17. The method of claim 1, wherein the method produces a perennial plant with a resulting decrease of the development of viable ovules.

18. The method of claim 17, wherein the resulting decrease of the development of viable ovules produces an amount of viable seed that is less than 0.1% when compared to a wild type perennial plant of a same variety.

19. The method of claim 17, wherein the resulting decrease of the development of viable ovules produces an amount of viable seed that is less than 0.01% when compared to a wild type perennial plant of a same variety.

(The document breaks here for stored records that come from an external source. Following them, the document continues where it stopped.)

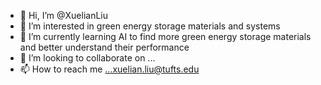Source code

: - 👋 Hi, I’m @XuelianLiu
- 👀 I’m interested in green energy storage materials and systems
- 🌱 I’m currently learning AI to find more green energy storage materials and better understand their performance
- 💞️ I’m looking to collaborate on ...
- 📫 How to reach me ...xuelian.liu@tufts.edu

<!---
XuelianLiu/XuelianLiu is a ✨ special ✨ repository because its `README.md` (this file) appears on your GitHub profile.
You can click the Preview link to take a look at your changes.
--->
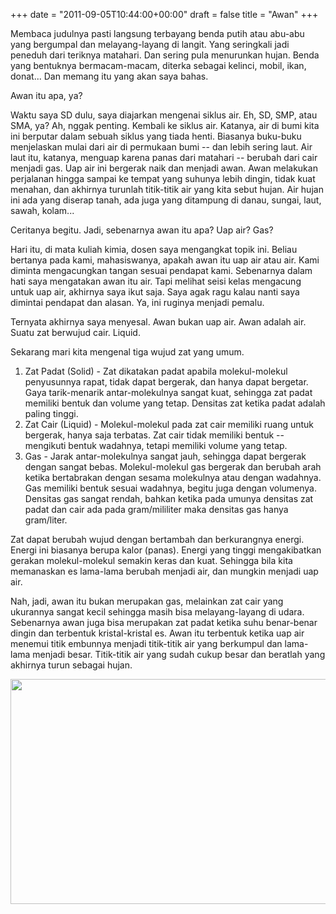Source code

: +++
date = "2011-09-05T10:44:00+00:00"
draft = false
title = "Awan"
+++
<p>Membaca judulnya pasti langsung terbayang benda putih atau abu-abu yang bergumpal dan melayang-layang di langit. Yang seringkali jadi peneduh dari teriknya matahari. Dan sering pula menurunkan hujan. Benda yang bentuknya bermacam-macam, diterka sebagai kelinci, mobil, ikan, donat... Dan memang itu yang akan saya bahas.</p>&#13;
<p>Awan itu apa, ya?</p>&#13;
<p>Waktu saya SD dulu, saya diajarkan mengenai siklus air. Eh, SD, SMP, atau SMA, ya? Ah, nggak penting. Kembali ke siklus air. Katanya, air di bumi kita ini berputar dalam sebuah siklus yang tiada henti. Biasanya buku-buku menjelaskan mulai dari air di permukaan bumi -- dan lebih sering laut. Air laut itu, katanya, menguap karena panas dari matahari -- berubah dari cair menjadi gas. Uap air ini bergerak naik dan menjadi awan. Awan melakukan perjalanan hingga sampai ke tempat yang suhunya lebih dingin, tidak kuat menahan, dan akhirnya turunlah titik-titik air yang kita sebut hujan. Air hujan ini ada yang diserap tanah, ada juga yang ditampung di danau, sungai, laut, sawah, kolam...</p>&#13;
<p>Ceritanya begitu. Jadi, sebenarnya awan itu apa? Uap air? Gas?</p>&#13;
<p>Hari itu, di mata kuliah kimia, dosen saya mengangkat topik ini. Beliau bertanya pada kami, mahasiswanya, apakah awan itu uap air atau air. Kami diminta mengacungkan tangan sesuai pendapat kami. Sebenarnya dalam hati saya mengatakan awan itu air. Tapi melihat seisi kelas mengacung untuk uap air, akhirnya saya ikut saja. Saya agak ragu kalau nanti saya dimintai pendapat dan alasan. Ya, ini ruginya menjadi pemalu.</p>&#13;
<p>Ternyata akhirnya saya menyesal. Awan bukan uap air. Awan adalah air. Suatu zat berwujud cair. Liquid.</p>&#13;
<p>Sekarang mari kita mengenal tiga wujud zat yang umum.</p>&#13;
<ol><li>Zat Padat (Solid) - Zat dikatakan padat apabila molekul-molekul penyusunnya rapat, tidak dapat bergerak, dan hanya dapat bergetar. Gaya tarik-menarik antar-molekulnya sangat kuat, sehingga zat padat memiliki bentuk dan volume yang tetap. Densitas zat ketika padat adalah paling tinggi.</li>&#13;
<li>Zat Cair (Liquid) - Molekul-molekul pada zat cair memiliki ruang untuk bergerak, hanya saja terbatas. Zat cair tidak memiliki bentuk -- mengikuti bentuk wadahnya, tetapi memiliki volume yang tetap.</li>&#13;
<li>Gas - Jarak antar-molekulnya sangat jauh, sehingga dapat bergerak dengan sangat bebas. Molekul-molekul gas bergerak dan berubah arah ketika bertabrakan dengan sesama molekulnya atau dengan wadahnya. Gas memiliki bentuk sesuai wadahnya, begitu juga dengan volumenya. Densitas gas sangat rendah, bahkan ketika pada umunya densitas zat padat dan cair ada pada gram/mililiter maka densitas gas hanya gram/liter.</li>&#13;
</ol><p>Zat dapat berubah wujud dengan bertambah dan berkurangnya energi. Energi ini biasanya berupa kalor (panas). Energi yang tinggi mengakibatkan gerakan molekul-molekul semakin keras dan kuat. Sehingga bila kita memanaskan es lama-lama berubah menjadi air, dan mungkin menjadi uap air.</p>&#13;
<p>Nah, jadi, awan itu bukan merupakan gas, melainkan zat cair yang ukurannya sangat kecil sehingga masih bisa melayang-layang di udara. Sebenarnya awan juga bisa merupakan zat padat ketika suhu benar-benar dingin dan terbentuk kristal-kristal es. Awan itu terbentuk ketika uap air menemui titik embunnya menjadi titik-titik air yang berkumpul dan lama-lama menjadi besar. Titik-titik air yang sudah cukup besar dan beratlah yang akhirnya turun sebagai hujan.</p>&#13;
<p><img align="text-bottom" src="http://fc07.deviantart.net/fs71/i/2011/248/5/a/air_di_angkasa_by_nadinepricilia-d48xbe2.jpg" width="640" height="360" /></p>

20. The method of claim 1, wherein the perennial plant contains a desirable trait selected from the group consisting of herbicide resistance, drought tolerance and disease tolerance.

21. The method of claim 20, wherein the desired trait is operably linked to the perennial plant having increased gene confinement.

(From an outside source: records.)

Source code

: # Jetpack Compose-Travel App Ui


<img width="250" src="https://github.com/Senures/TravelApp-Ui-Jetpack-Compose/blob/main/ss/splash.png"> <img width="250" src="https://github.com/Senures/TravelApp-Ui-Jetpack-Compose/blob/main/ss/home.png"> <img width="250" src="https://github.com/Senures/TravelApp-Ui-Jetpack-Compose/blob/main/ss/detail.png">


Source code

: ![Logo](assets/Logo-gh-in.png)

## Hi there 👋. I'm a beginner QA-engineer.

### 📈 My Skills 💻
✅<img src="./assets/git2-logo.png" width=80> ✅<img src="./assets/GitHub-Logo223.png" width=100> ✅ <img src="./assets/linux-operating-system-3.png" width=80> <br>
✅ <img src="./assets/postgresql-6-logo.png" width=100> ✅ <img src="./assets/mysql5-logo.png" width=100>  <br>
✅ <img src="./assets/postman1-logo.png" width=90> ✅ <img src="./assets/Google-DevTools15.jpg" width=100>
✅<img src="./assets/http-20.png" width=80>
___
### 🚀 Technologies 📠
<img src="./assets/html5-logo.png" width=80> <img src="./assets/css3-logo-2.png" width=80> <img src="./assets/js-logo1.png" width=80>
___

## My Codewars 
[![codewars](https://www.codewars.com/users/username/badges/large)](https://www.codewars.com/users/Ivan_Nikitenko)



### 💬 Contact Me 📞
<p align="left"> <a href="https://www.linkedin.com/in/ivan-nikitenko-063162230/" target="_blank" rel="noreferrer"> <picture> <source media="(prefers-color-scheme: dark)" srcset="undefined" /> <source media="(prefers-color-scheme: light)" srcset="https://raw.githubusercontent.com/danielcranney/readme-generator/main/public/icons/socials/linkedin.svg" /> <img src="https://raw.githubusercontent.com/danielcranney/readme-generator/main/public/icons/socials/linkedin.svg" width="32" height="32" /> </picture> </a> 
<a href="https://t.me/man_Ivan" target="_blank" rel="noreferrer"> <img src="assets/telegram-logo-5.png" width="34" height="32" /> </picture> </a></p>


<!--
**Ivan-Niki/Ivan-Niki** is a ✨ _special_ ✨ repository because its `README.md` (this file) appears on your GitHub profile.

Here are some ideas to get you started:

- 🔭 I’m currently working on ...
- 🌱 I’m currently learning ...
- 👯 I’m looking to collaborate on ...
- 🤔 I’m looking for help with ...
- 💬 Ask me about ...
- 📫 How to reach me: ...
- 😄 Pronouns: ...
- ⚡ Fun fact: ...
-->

22. The method of claim 1 wherein the increased gene confinement is further propagated through vegetative reproduction.

23. The method of claim 1 wherein the SL expression cassette is ZFN.

24. A perennial plant produced by the method of claim 1.

25. A male sterile perennial plant produced by the method of claim 1.

26. A seed produced from a perennial plant produced by the method of claim 2.

27. The method of claim 1, wherein contacting the plant comprises transforming a gene of the plant with the vector.

28. A method of producing a sterile hybrid perennial plant, comprising:

(a) obtaining a male sterile plant having desirable traits selected from the group from the group consisting of herbicide resistance, drought tolerance and disease tolerance;

(b) obtaining a female sterile plant;

(c) crossing the male sterile plant with the female sterile plant; and

(d) producing the sterile hybrid perennial plant wherein, the male sterile plant contains a first vector comprising a male sterile knockout mutation created using a SL expression cassette and the female sterile plant contains a second vector comprising a female sterile knockout mutation created using a SL expression cassette wherein crossing the first and second plants results in production of a sterile perennial plant.

29. The method of claim 28 wherein the SL expression cassette is ZFN.